President Nana Akufo-Addo
Ghana emerged as the leading economy with positive developments for West Africa, recording the strongest improvement in the latest risk-reward score in Africa, after Zimbabwe and Egypt, the 2018 Africa Risk-Reward Index from Control Risks (www.ControlRisks.com) and Oxford Economics reports.
Tom Griffin, Senior Partner for West Africa at Control Risks, commented: “Since coming to power in January 2017, Ghana’s government has continued to undertake a programme of macroeconomic reforms, which have focused on reducing the deficit and external debt. In the last year, this had a particularly positive impact on issues such as credit and exchange risk. At the same time, Ghana has attempted to improve the business environment for investors by reducing the bureaucratic and taxation burden, as well as laying out plans for further investment activity in the oil and gas and manufacturing sectors.”
Mr Griffin also commended other West African governments for embarking on an impressive journey last year to implement the right reforms for economic growth and improvement of investors’ confidence, adding that both Nigeria and Senegal benefitted from a greatly improved risk score.
“In Nigeria, the recently initiated Economic Recovery and Growth Plan, has begun to tackle some of the economy’s challenges, including corruption and an infrastructure deficit. The plan has also sought to remove bottlenecks to improve the ease of doing business which in turn boosts investors’ confidence.
“In the last three years, Senegal’s Emerging Senegal Plan has already led to steady growth, reaching close to 6.4% in 2017. The reduction in its risk score is one of the most positive changes in the 2018 Africa Risk-Reward Index and can be explained by structural reforms to improve the business environment, strengthened macro-economic fundamentals and a controlled debt management policy.”
In the case of Angola, it said its new president, João Lourenço, has acted with remarkable speed and decisiveness to consolidate his authority.
“Efforts to dismantle his predecessor’s networks have provided new opportunities for foreign investment in sectors previously dominated by companies linked to the former president and his family. Combined with an improved regulatory environment, investors can seek opportunities predominantly in the oil and gas, diamond and telecommunications sectors. With a reward score of 3.65, it recorded a risk score of 6.55.

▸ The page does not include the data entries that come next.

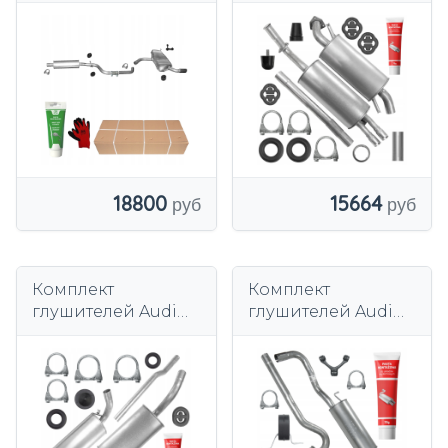
8P1 1.6 4414
Комплект
глушителя
18800
15664
Комплект
Комплект
глушителей Audi
глушителей Audi
80 B3 1.4 1.6 1.8 2.0 1.6
A4 B5 1.8 92 кВт
TD 1.9 D 1.9 TD седан
1994-2001 седан
кабриолет
универсал Avant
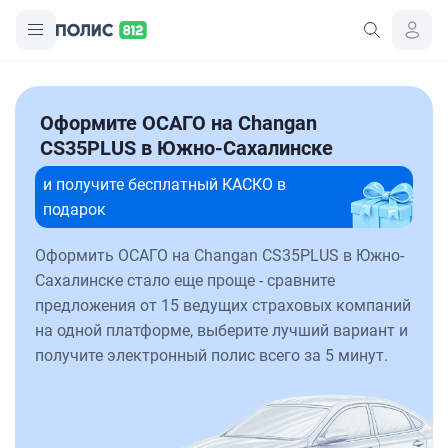
Оформите ОСАГО на Changan
CS35PLUS в Южно-Сахалинске
и получите бесплатный КАСКО в
подарок
Оформить ОСАГО на Changan CS35PLUS в Южно-
Сахалинске стало еще проще - сравните
предложения от 15 ведущих страховых компаний
на одной платформе, выберите лучший вариант и
получите электронный полис всего за 5 минут.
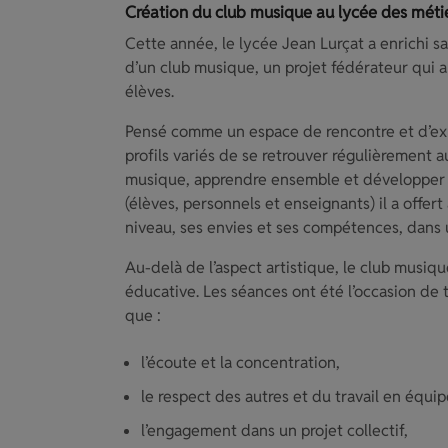
Création du club musique au lycée des méti
Cette année, le lycée Jean Lurçat a enrichi sa
d’un club musique, un projet fédérateur qui 
élèves.
Pensé comme un espace de rencontre et d’exp
profils variés de se retrouver régulièrement 
musique, apprendre ensemble et développer un
(élèves, personnels et enseignants) il a offert
niveau, ses envies et ses compétences, dans u
Au-delà de l’aspect artistique, le club musi
éducative. Les séances ont été l’occasion de 
que :
l’écoute et la concentration,
le respect des autres et du travail en équip
l’engagement dans un projet collectif,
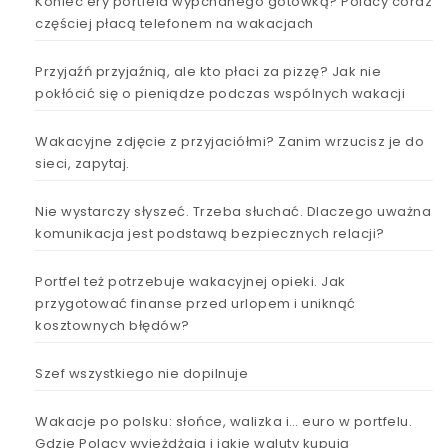
Koniec ery portfela wypchanego gotówką? Polacy coraz
częściej płacą telefonem na wakacjach
Przyjaźń przyjaźnią, ale kto płaci za pizzę? Jak nie
pokłócić się o pieniądze podczas wspólnych wakacji
Wakacyjne zdjęcie z przyjaciółmi? Zanim wrzucisz je do
sieci, zapytaj.
Nie wystarczy słyszeć. Trzeba słuchać. Dlaczego uważna
komunikacja jest podstawą bezpiecznych relacji?
Portfel też potrzebuje wakacyjnej opieki. Jak
przygotować finanse przed urlopem i uniknąć
kosztownych błędów?
Szef wszystkiego nie dopilnuje
Wakacje po polsku: słońce, walizka i… euro w portfelu.
Gdzie Polacy wyjeżdżają i jakie waluty kupują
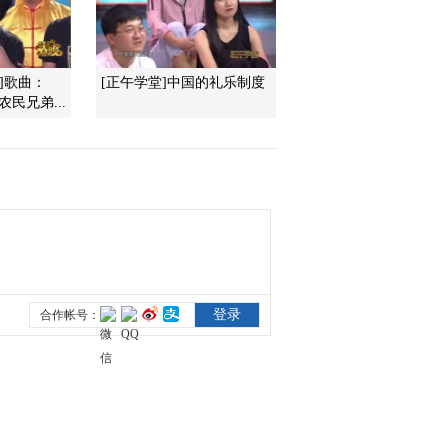
2018-04-16 14:58:49
《热线12》 20180415 老
晚]歌曲：
[正午学堂]中国的礼乐制度
娘也疯狂
民兄弟...
2018-04-15 13:24:51
《热线12》 20180414
2018-04-14 14:50:53
《热线12》 20180413
2018-04-13 14:00:57
《热线12》 20180412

“Investor confidence has increased since Cyril Ramaphosa assumed the presidency in February 2018. The implementation of policies – intended to consolidate fiscal expenditure and tackle corruption in public institutions and state-owned enterprises – increases opportunities for doing business in South Africa. But deeply entrenched patronage networks and electoral pressure ahead of the 2019 general elections will contribute to a slow recovery of South Africa.” It registered a reward score of 4.78 and a risk score of 4.74.
“This country’s reward score remains one of the highest in sub-Saharan Africa, but the government’s external debt burden raises concerns.
“Winning the election in 2017, Kenya’s leading Jubilee Party of Kenya continues its pro-business policies. However, concerns arise over the government’s external debt burden, with a new USD 2bn Eurobond issued in February even as the proceeds of a previous issue have yet-to-be fully accounted for. Furthermore, improving relations between the government and the opposition will be instrumental in ensuring that political tensions do not undermine economic growth, and more prudent fiscal and macroeconomic policies are needed to maintain positive economic prospects.” It had a reward score of 6.36 and a risk score of 5.51.
With a projected real GDP growth rate of 7% in 2018, the report said it continues its impressive economic recovery, but great challenges remain.
“With reforms to the business environment and efforts to bring foreign investors back after the 2010-2011 crisis, Côte d’Ivoire has achieved amongst the highest growth rates in the world in recent years, and sectors such as construction, telecommunications, banking and retail have seen considerable growth.
“However, severe obstacles to a full recovery persist, including political interference and corruption, socioeconomic discontent, shortcomings in security-sector reform, and growing competition ahead of the potentially volatile 2020 presidential poll.” It registered a reward score of 6.51 and a risk score of 6.24.